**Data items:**
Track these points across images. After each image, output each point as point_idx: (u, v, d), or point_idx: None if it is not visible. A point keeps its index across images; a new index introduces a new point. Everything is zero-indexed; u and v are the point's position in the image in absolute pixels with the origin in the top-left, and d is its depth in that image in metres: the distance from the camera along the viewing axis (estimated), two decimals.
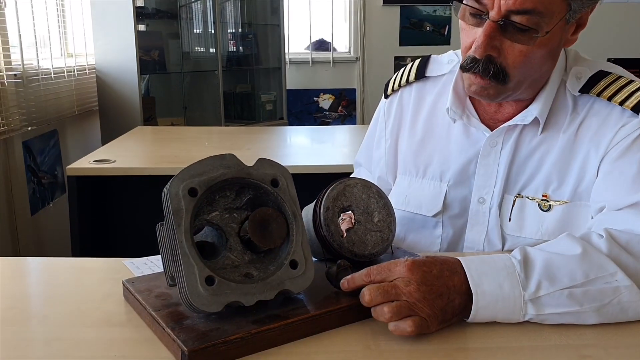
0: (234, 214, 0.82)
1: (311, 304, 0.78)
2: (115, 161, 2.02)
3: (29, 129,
...
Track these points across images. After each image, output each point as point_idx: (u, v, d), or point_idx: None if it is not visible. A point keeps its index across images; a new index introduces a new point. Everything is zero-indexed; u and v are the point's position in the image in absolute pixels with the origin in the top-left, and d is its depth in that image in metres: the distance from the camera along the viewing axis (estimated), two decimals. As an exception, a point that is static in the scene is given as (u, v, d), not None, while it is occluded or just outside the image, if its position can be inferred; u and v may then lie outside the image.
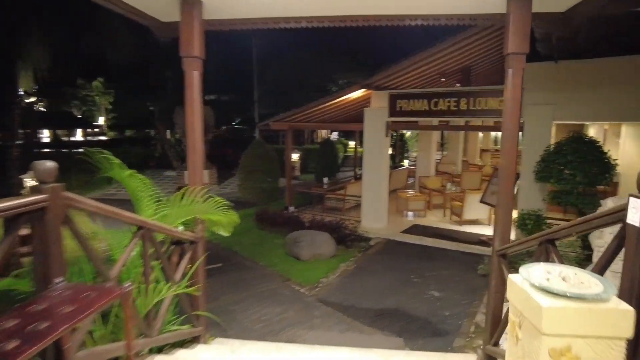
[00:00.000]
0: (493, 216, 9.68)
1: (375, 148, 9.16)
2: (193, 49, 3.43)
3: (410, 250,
--
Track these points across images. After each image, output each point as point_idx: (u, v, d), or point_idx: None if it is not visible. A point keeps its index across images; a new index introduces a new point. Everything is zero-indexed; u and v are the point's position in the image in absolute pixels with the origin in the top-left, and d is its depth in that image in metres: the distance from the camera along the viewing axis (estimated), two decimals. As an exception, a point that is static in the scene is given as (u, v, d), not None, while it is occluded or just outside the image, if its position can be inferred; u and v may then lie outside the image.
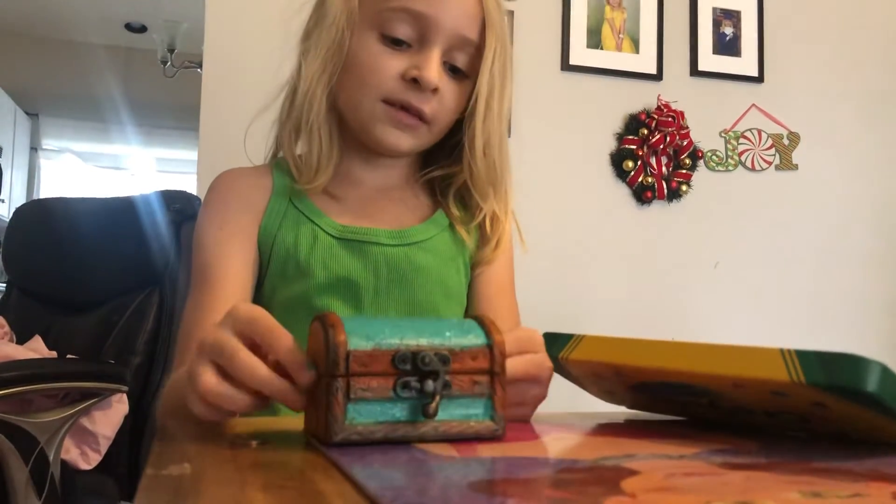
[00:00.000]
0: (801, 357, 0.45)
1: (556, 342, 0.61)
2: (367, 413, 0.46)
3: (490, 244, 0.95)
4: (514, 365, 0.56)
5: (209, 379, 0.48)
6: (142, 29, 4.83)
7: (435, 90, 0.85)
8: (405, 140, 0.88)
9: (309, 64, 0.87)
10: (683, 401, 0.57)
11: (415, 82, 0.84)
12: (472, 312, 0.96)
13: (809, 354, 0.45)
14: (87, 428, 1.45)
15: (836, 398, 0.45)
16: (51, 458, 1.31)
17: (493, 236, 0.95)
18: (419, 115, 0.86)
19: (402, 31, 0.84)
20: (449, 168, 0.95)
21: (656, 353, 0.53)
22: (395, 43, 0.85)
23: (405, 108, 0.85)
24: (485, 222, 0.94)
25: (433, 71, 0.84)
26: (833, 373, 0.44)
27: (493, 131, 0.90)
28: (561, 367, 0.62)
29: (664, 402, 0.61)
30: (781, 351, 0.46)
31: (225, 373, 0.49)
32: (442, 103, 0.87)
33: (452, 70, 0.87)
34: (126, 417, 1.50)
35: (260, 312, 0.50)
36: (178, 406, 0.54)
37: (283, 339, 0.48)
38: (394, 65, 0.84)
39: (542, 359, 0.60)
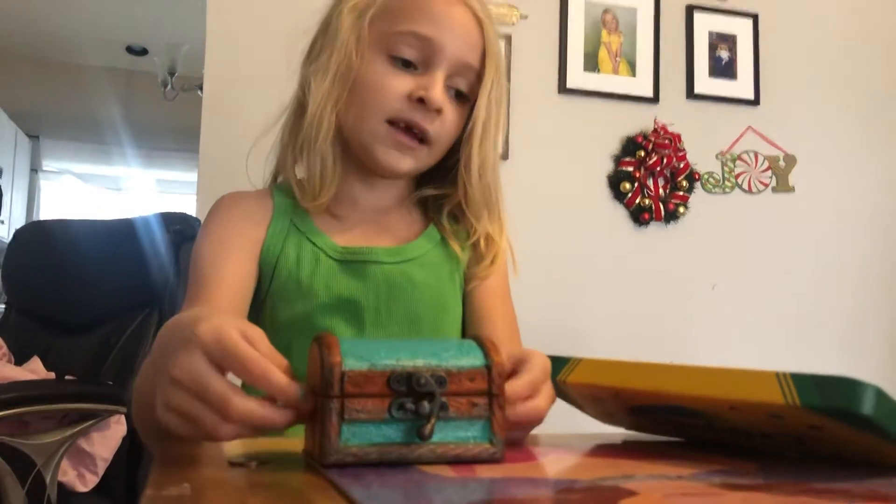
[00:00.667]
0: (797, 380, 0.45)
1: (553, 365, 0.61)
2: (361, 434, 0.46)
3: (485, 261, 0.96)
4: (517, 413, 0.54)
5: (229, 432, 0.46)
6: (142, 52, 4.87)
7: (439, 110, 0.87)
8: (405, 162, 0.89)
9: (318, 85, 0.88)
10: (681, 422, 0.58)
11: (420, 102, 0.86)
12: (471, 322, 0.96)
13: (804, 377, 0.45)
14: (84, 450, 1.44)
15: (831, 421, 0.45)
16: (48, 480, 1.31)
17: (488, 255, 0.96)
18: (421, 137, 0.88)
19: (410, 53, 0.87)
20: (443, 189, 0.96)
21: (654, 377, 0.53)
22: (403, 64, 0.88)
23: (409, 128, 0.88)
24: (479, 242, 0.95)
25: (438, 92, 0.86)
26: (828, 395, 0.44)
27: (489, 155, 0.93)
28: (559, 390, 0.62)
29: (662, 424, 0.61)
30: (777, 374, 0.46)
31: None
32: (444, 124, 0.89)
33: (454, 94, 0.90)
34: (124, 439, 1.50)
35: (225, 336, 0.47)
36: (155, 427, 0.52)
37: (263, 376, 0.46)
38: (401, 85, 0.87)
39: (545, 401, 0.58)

**The task:**
Reproduce, word for word and in full, only the lines above that start at the line with "33: (452, 70, 0.87)" and run through the line with "39: (542, 359, 0.60)", both ends included.

**Written answer:**
33: (452, 70, 0.87)
34: (126, 417, 1.50)
35: (260, 312, 0.50)
36: (178, 406, 0.54)
37: (283, 339, 0.48)
38: (394, 65, 0.84)
39: (542, 359, 0.60)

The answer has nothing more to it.